Another very unique element of this book is the concept that the characters travel between two worlds that are connected: their own, and that of Darrienia, the world of dreamers. The two are parallel to some extent, but they are separate all the same. The five adventurers have been given the mark of a rune branded on their arms which allow them to travel between the two worlds in order to find different runes that they need to complete their quest. The dork in me is reminded of The Legend of Zelda games, particularly A Link to the Past and Twilight Princess. If you are familiar with those, you understand the concept of two parallel worlds that are geographically the same but different rules apply and different creatures reside. Still, it is a fantastic concept, and I must applaud K. J. Simmill for not only creating an entire realm for the setting, but also an alternate one as well. That, along with the extensive background, shows that she had put an incredible amount of imagination into this, and her use of sensory details in each chapter are superb. You truly feel like you are pulled into this double world!
Speaking of the extensive background, which I mentioned before, I will admit that it is a lot to take in and requires pages and pages of details. With that being said, (and add the fact that the story takes its characters on many adventures to find each of the runes, each with its own challenge and hardship) understand that this is a very lengthy book. Like, The Lord of the Rings lengthy. If that’s not your thing, I get it. But, this is a fantasy story in a fantasy world. Stories like these are meant to be epic. It wouldn’t be an adventure if you could read it in one or two days, now would it?
As far as the complexity of the storyline and background are concerned, some may not find this book to be to their liking as it can be confusing. It’s not an easy read. In fact, this is very much like a complicated movie that you’re not going to get everything the first time you watch it. There are those movies in which each time you watch them, you get a little more out of it. This book is like that. Some of you may not like having to read something more than once, especially when reading it once can be time consuming. They way I see it, however, is that I’m getting more bang for my buck. The fantastic thing about it is that reading it a second time will not seem redundant, so you truly are getting your money’s worth by making the purchase.

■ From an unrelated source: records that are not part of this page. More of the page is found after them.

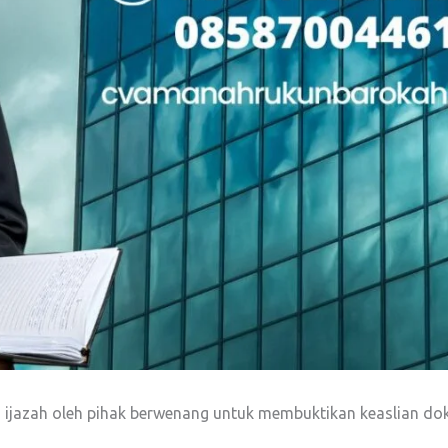
 ijazah oleh pihak berwenang untuk membuktikan keaslian dok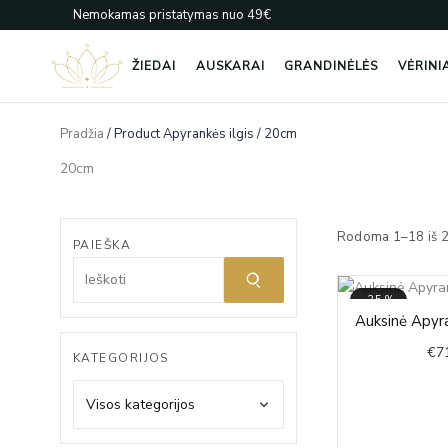
Pereiti
Nemokamas pristatymas nuo 49€
prie
turinio
ŽIEDAI
AUSKARAI
GRANDINĖLĖS
VĖRINI
Pradžia
/ Product Apyrankės ilgis / 20cm
20cm
Rodoma 1–18 iš 
PAIEŠKA
-35%
Auksinė Apyr
€
7
KATEGORIJOS
Visos kategorijos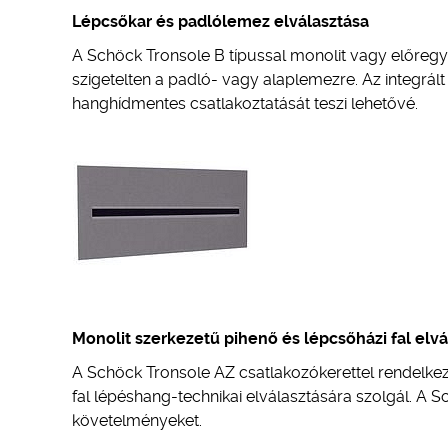
Lépcsőkar és padlólemez elválasztása
A Schöck Tronsole B típussal monolit vagy előregyá
szigetelten a padló- vagy alaplemezre. Az integrál
hanghídmentes csatlakoztatását teszi lehetővé.
Monolit szerkezetű pihenő és lépcsőházi fal elvá
A Schöck Tronsole AZ csatlakozókerettel rendelkez
fal lépéshang-technikai elválasztására szolgál. A S
követelményeket.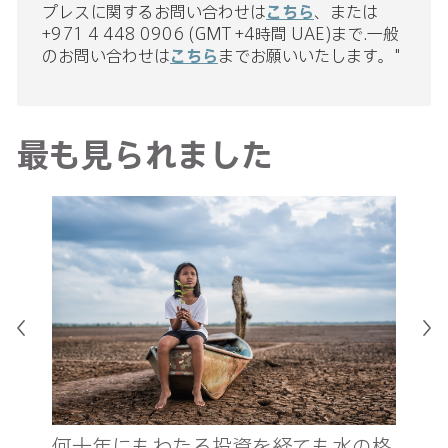
プレスに関するお問い合わせは
こちら
、または
+971 4 448 0906 (GMT +4時間 UAE)まで.一般
のお問い合わせは
こちら
までお願いいたします。"
最も見られました
真
新
何十年にもわたる投資を経ても水の格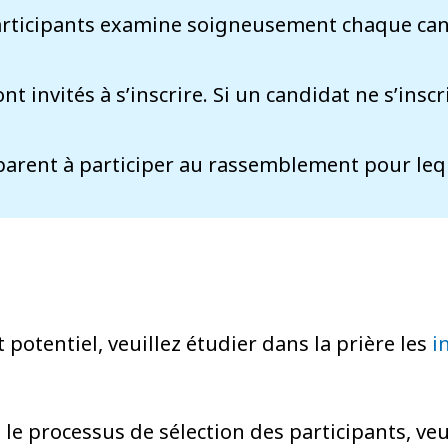
articipants examine soigneusement chaque cand
t invités à s’inscrire. Si un candidat ne s’inscri
parent à participer au rassemblement pour leque
potentiel, veuillez étudier dans la prière les
i
le processus de sélection des participants, veu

In conclusion, Darrienia offers us a chance to take an hour out of our busy, routine lives every day and escape into another world where we feel ourselves journeying beside the well written characters. It’s truly the way an adventure should be, and I for one prefer those adventures that last a little while; those adventures that can be experienced more than once without the “been there, done that” feeling. I look forward to going back through the pages of Simmill’s masterpiece a second time just to see what new treasures I can discover!
Bravo to Ms. Simmill, whose Independent Author Book of the Year Award for Outstanding Fantasy is well deserved!